**Stored data entries**
******
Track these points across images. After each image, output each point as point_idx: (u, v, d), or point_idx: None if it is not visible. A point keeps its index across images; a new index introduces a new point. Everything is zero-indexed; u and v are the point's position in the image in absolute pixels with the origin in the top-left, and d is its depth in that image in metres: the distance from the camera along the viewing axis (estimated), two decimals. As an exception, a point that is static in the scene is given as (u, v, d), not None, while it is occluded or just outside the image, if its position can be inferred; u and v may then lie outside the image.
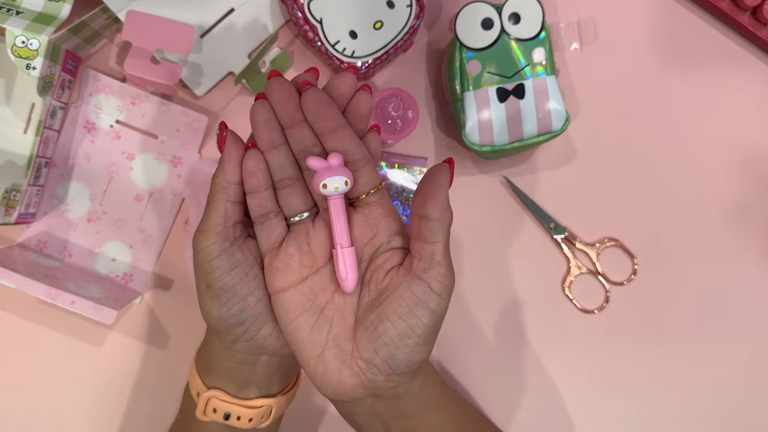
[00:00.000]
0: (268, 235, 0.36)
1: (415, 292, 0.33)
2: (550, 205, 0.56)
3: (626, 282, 0.56)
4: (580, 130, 0.56)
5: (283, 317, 0.36)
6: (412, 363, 0.34)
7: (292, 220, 0.36)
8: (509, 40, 0.51)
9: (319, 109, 0.33)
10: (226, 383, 0.39)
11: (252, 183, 0.35)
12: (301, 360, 0.35)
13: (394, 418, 0.37)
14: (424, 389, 0.38)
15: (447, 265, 0.34)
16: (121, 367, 0.53)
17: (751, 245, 0.57)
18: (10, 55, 0.45)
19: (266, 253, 0.36)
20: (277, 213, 0.36)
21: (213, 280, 0.35)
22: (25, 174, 0.48)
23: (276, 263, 0.36)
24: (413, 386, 0.37)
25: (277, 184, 0.35)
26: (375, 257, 0.35)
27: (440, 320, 0.34)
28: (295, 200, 0.36)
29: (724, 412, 0.56)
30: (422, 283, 0.33)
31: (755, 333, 0.57)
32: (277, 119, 0.34)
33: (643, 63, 0.57)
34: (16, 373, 0.52)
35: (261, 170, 0.35)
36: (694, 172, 0.57)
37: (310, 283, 0.36)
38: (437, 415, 0.40)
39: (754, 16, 0.56)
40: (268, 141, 0.34)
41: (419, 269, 0.33)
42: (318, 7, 0.50)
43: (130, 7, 0.49)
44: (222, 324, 0.36)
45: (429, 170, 0.33)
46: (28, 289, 0.46)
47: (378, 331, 0.33)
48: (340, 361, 0.34)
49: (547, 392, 0.56)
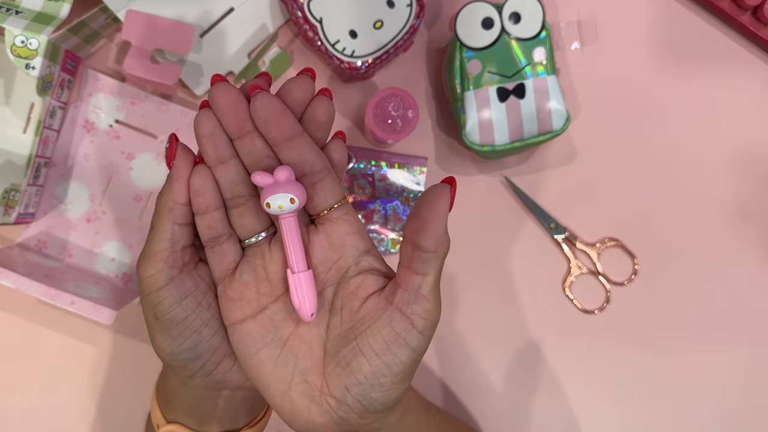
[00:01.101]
0: (220, 261, 0.32)
1: (395, 328, 0.29)
2: (551, 205, 0.56)
3: (627, 282, 0.56)
4: (580, 130, 0.56)
5: (242, 352, 0.32)
6: (388, 401, 0.31)
7: (247, 242, 0.32)
8: (509, 40, 0.51)
9: (271, 117, 0.29)
10: (185, 418, 0.37)
11: (199, 203, 0.31)
12: (266, 397, 0.32)
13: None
14: (404, 421, 0.35)
15: (434, 299, 0.30)
16: (120, 367, 0.53)
17: (751, 245, 0.57)
18: (10, 54, 0.45)
19: (219, 281, 0.33)
20: (229, 235, 0.32)
21: (161, 311, 0.31)
22: (25, 174, 0.48)
23: (230, 292, 0.32)
24: (390, 419, 0.33)
25: (228, 203, 0.32)
26: (344, 282, 0.32)
27: (419, 359, 0.31)
28: (249, 220, 0.32)
29: (725, 411, 0.56)
30: (404, 318, 0.29)
31: (755, 333, 0.57)
32: (224, 130, 0.30)
33: (643, 63, 0.57)
34: (15, 373, 0.52)
35: (209, 188, 0.31)
36: (695, 172, 0.57)
37: (270, 313, 0.32)
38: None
39: (755, 16, 0.56)
40: (215, 155, 0.30)
41: (402, 302, 0.29)
42: (318, 7, 0.49)
43: (130, 6, 0.49)
44: (175, 359, 0.33)
45: (428, 191, 0.29)
46: (27, 289, 0.46)
47: (351, 367, 0.30)
48: (309, 398, 0.31)
49: (547, 392, 0.56)
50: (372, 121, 0.50)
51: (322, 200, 0.31)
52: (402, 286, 0.30)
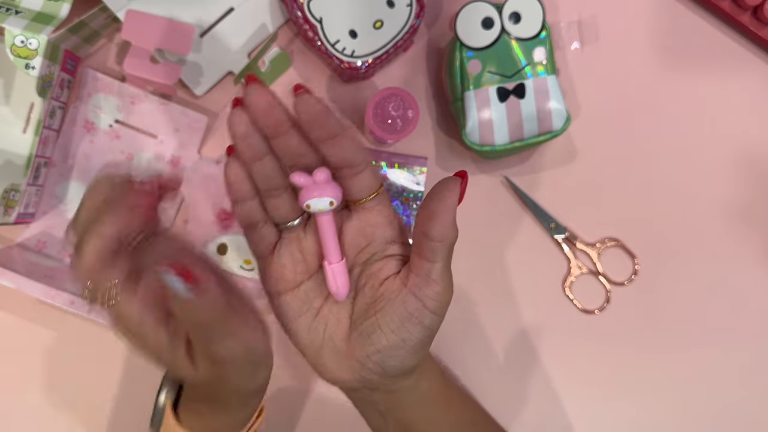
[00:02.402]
0: (258, 243, 0.35)
1: (408, 308, 0.32)
2: (551, 205, 0.56)
3: (627, 282, 0.56)
4: (580, 130, 0.56)
5: (282, 318, 0.36)
6: (405, 368, 0.35)
7: (283, 227, 0.35)
8: (510, 40, 0.51)
9: (315, 118, 0.31)
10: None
11: (235, 192, 0.34)
12: (302, 353, 0.36)
13: (390, 409, 0.38)
14: (420, 385, 0.38)
15: (445, 283, 0.32)
16: (120, 367, 0.53)
17: (751, 245, 0.57)
18: (9, 54, 0.45)
19: (260, 259, 0.36)
20: (265, 221, 0.35)
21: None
22: (24, 174, 0.48)
23: (271, 271, 0.36)
24: (408, 383, 0.37)
25: (263, 194, 0.34)
26: (369, 263, 0.35)
27: (434, 333, 0.34)
28: (284, 209, 0.35)
29: (725, 412, 0.56)
30: (417, 300, 0.32)
31: (756, 333, 0.57)
32: (258, 128, 0.32)
33: (643, 62, 0.57)
34: (15, 373, 0.52)
35: (242, 180, 0.33)
36: (695, 172, 0.57)
37: (305, 288, 0.35)
38: (433, 409, 0.41)
39: (755, 16, 0.56)
40: (250, 154, 0.33)
41: (414, 286, 0.32)
42: (318, 7, 0.49)
43: (130, 6, 0.49)
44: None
45: (439, 183, 0.31)
46: (27, 289, 0.46)
47: (371, 339, 0.33)
48: (336, 359, 0.35)
49: (547, 392, 0.56)
50: (372, 121, 0.50)
51: (358, 191, 0.33)
52: (414, 272, 0.32)
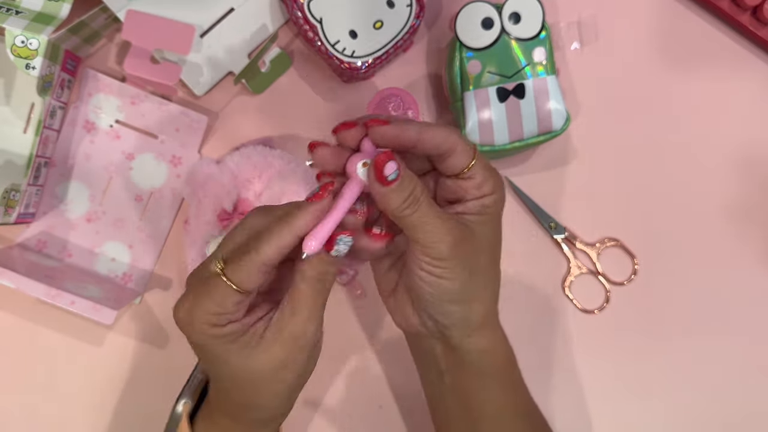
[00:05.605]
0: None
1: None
2: (550, 205, 0.56)
3: (627, 282, 0.56)
4: (580, 130, 0.56)
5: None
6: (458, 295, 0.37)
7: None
8: (509, 40, 0.51)
9: (390, 143, 0.35)
10: None
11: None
12: (381, 295, 0.40)
13: (450, 367, 0.40)
14: (484, 356, 0.39)
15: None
16: (120, 367, 0.53)
17: (751, 245, 0.57)
18: (10, 54, 0.45)
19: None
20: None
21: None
22: (25, 174, 0.48)
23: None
24: (467, 343, 0.38)
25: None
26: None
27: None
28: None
29: (725, 411, 0.56)
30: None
31: (756, 333, 0.57)
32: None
33: (643, 62, 0.57)
34: (15, 373, 0.52)
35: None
36: (695, 172, 0.57)
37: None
38: (494, 383, 0.41)
39: (755, 16, 0.56)
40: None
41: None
42: (318, 7, 0.49)
43: (130, 6, 0.49)
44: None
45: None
46: (27, 289, 0.46)
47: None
48: (408, 300, 0.38)
49: (547, 392, 0.56)
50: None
51: (451, 168, 0.36)
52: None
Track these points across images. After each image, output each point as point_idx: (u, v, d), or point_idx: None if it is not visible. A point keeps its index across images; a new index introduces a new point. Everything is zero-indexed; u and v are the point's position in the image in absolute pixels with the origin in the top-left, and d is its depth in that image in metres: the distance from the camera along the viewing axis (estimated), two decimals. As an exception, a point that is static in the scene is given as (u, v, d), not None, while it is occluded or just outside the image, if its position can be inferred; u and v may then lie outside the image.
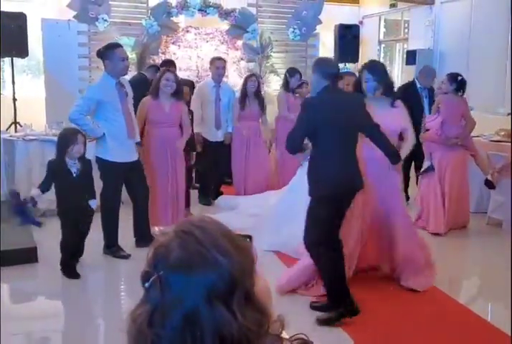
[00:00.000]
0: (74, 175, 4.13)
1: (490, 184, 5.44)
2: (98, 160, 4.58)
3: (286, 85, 6.66)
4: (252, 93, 6.41)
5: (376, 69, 4.02)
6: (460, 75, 5.47)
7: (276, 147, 6.71)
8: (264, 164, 6.62)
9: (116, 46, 4.58)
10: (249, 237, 1.13)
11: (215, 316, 0.89)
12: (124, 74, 4.60)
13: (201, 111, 6.33)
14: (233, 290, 0.91)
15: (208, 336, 0.88)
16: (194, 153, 5.99)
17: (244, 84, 6.45)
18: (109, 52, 4.43)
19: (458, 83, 5.38)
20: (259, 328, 0.92)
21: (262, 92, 6.98)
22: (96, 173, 4.62)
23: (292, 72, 6.70)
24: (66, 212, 4.19)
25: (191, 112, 5.67)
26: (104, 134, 4.46)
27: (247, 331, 0.89)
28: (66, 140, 4.10)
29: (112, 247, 4.64)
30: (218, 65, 6.40)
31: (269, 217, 4.97)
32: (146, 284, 0.93)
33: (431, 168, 5.54)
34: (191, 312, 0.89)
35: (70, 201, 4.16)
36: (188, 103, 5.69)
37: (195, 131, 5.83)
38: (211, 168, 6.45)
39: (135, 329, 0.94)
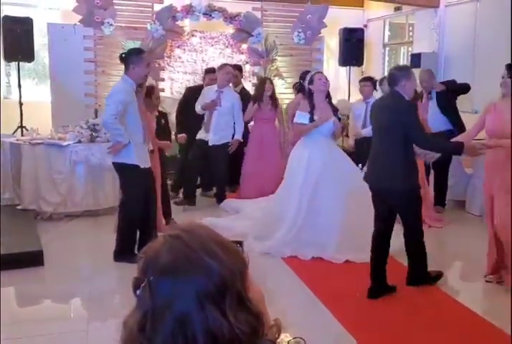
******
**Work order**
What is needed is an exact copy of the lines from the one containing "7: (276, 147, 6.71)" through the last line of the records, with every picture left out.

**Solution**
7: (276, 147, 6.71)
8: (264, 164, 6.62)
9: (116, 46, 4.58)
10: (249, 237, 1.13)
11: (215, 316, 0.89)
12: (124, 74, 4.60)
13: (201, 111, 6.33)
14: (233, 290, 0.91)
15: (208, 336, 0.88)
16: (194, 153, 5.99)
17: (244, 84, 6.45)
18: (109, 52, 4.43)
19: (458, 83, 5.38)
20: (259, 328, 0.92)
21: (262, 92, 6.98)
22: (96, 173, 4.62)
23: (292, 72, 6.70)
24: (66, 212, 4.19)
25: (191, 112, 5.67)
26: (104, 134, 4.46)
27: (247, 331, 0.89)
28: (66, 140, 4.10)
29: (112, 247, 4.64)
30: (218, 65, 6.40)
31: (269, 217, 4.97)
32: (146, 284, 0.93)
33: (431, 168, 5.54)
34: (191, 312, 0.89)
35: (70, 201, 4.16)
36: (188, 103, 5.69)
37: (195, 131, 5.83)
38: (211, 168, 6.45)
39: (135, 329, 0.94)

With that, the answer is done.